【観国之光 261】猛暑 旅行意欲減退が心配 本社論説委員 内井高弘

  • 2019年8月12日

埼玉県熊谷市の夏の風物詩「大温度計」。暑さを実感できる

 7月は「梅雨寒」が続いて、「そろそろ夏らしい天気になってもらいたいものだ」と思っていた。が、梅雨が明けた途端、とんでもないことになっている。焼けつくように熱い、まさに「灼熱」という表現がふさわしい暑い日が続いている。

 涼しい印象がある北海道だが、2日の段階で、全173観測地点のうち、9地点で最高気温が35度以上の猛暑日となった。熱中症の疑いで登別市と美幌町、三笠市で男女3人が死亡し、少なくとも66人が救急搬送されたという。北海道でこのありさま。尋常ではない。

 折しも夏の旅行シーズンたけなわ。猛暑が旅行意欲の減退につながらなければいいのだが。

 テレビで熱中症関連のニュースが流れない日はなく、「特別な場合以外、運動は中止を」などといわれると外出は止めようという気になる。観光業界にとってはあまりいい傾向でない。

 JTBによると、今年の夏休み(7月15日~8月31日)に1泊以上の旅行に出かける人は前年比0.1%減の7734万人となっている。国内旅行は同0.2%減の7435万人だが、海外旅行は同3.5%増の299万人で、海外の好調さが際立つ。

 国内旅行の微減は「景気の先行き不透明感や、消費増税への備えなどがある」というが、猛暑の影響がどう出てくるだろうか、心配だ。

 人気の旅行先は、1位沖縄、2位北海道、3位関西(ユニバーサルスタジオジャパン)、4位東京(東京ディズニーリゾート含む)、5位九州となっており、令和の地・伊勢への旅も人気のようだ。

 また、「夏休みで気になる場所」のトップは花火大会で、以下、動物園や水族館、美術館や博物館、東京ディズニーリゾート、温泉の順。

 暑い中、温泉を敬遠する人もいるのではないかと思うが、暑いからこそ温泉に入って疲れを癒やし、冷房の効いた部屋でゆっくりと寛ぎ、おいしい食事を食べるというのもアリか。

 ニュースを見て気になったのが外国人の反応。

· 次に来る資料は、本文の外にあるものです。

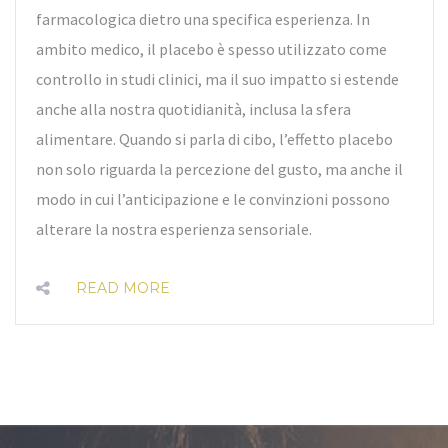
farmacologica dietro una specifica esperienza. In
ambito medico, il placebo è spesso utilizzato come
controllo in studi clinici, ma il suo impatto si estende
anche alla nostra quotidianità, inclusa la sfera
alimentare. Quando si parla di cibo, l’effetto placebo
non solo riguarda la percezione del gusto, ma anche il
modo in cui l’anticipazione e le convinzioni possono
alterare la nostra esperienza sensoriale.
READ MORE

「東京の暑さはクレイジー、想像以上」という声が多いことだ。日本人がうんざりするこの暑さ、外国人が疲れるのも無理はない。

 そういえば、来年の東京オリンピックは7月24日~8月9日に開催される。暑さ真っ盛りの中での競技、さぞ大変だろうと思う。同時に、観客の体も心配だ。組織委員会は対策に余念がないようだが、しっかりと講じてほしい。

 外国人への目配りも忘れてはならない。安心安全に観戦できるよう、万全の体制を敷いてもらいたい。大イベントでの失敗、失態は観光立国の歩みに大きな影響を及ぼしかねないからだ。